Weinland

Neue Heimat für Mehlschwalben

Ein Grossteil des Dorfkerns bietet neu ein Zuhause für Mehlschwalben. Mit Hebebühne und Akkubohrer machten sich Hans-Caspar Ryser und Michael Koschar am Mittwoch auf Montage­tour.

von Jasmine Beetschen
15. März 2024

«Insgesamt haben wir 112 Nester dabei», erzählt Hans-Caspar Ryser aufgeregt. Er ist Vorstandsmitglied des Natur- und Heimatschutzvereins Mar­tha­len. Am Mittwoch war er in einer Herzensangelegenheit unterwegs: mehr Unterschlüpfe für Mehlschwalben zu schaffen. So machte er sich auf Montagetour durchs Dorf, um in den von Mehlschwalben noch nicht besiedelten Dorfteilen neue Kunstnester anzubringen. «Die Sympathieträgerin ist potenziell gefährdet. Umso wichtiger ist es, ihr geeignete Nistmöglichkeiten zu bieten», ist er überzeugt.

Mit diesem Ziel rief der Naturschutzverein in Marthalen eine Hilfsaktion ins Leben: Interessierte können sich als «neue Nachbarn für die Mehlschwalbe» melden.

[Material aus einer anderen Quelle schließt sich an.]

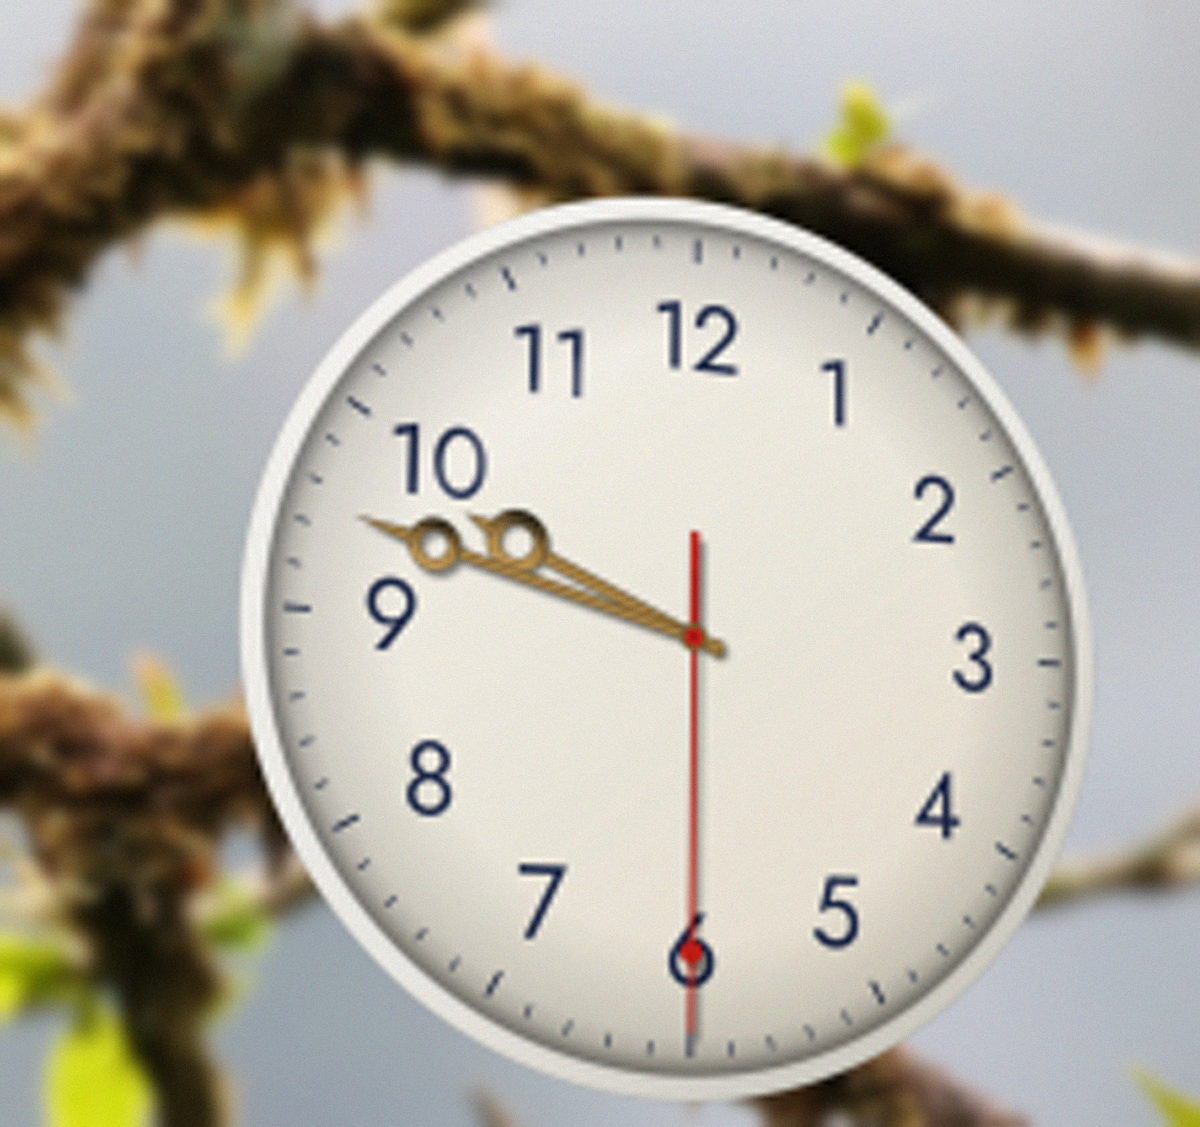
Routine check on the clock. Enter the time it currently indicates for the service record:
9:47:30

Die Lieferung der Nester und der Kotbretter sowie die Installation derselbigen sind für sie dabei kostenlos. «Ein einzigartiges Angebot», findet Hans-Caspar Ryser. Und eines, das genutzt wird: Auf einen Aufruf hin meldeten sich rund 18 Haushalte, mehrheitlich aus dem Dorfkern, die Interesse hatten, die kleinen Singvögel zu beherbergen.

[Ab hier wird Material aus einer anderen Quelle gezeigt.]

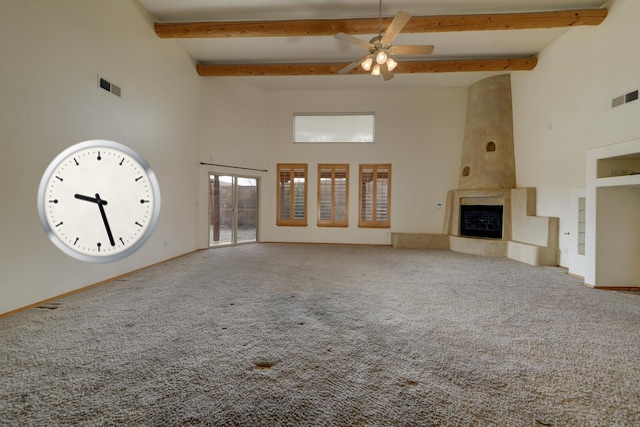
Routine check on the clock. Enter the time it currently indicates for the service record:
9:27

Für die Installationen an den gemeldeten Wohnhäusern erhielt der Naturschützer Unterstützung von Michael Koschar und Werner Keller von der Zimmerei Keller in Marthalen. Diese organisierten eine Hebebühne für die besonders hohen Dachgiebel und koordinierten die gesamte Montagearbeit.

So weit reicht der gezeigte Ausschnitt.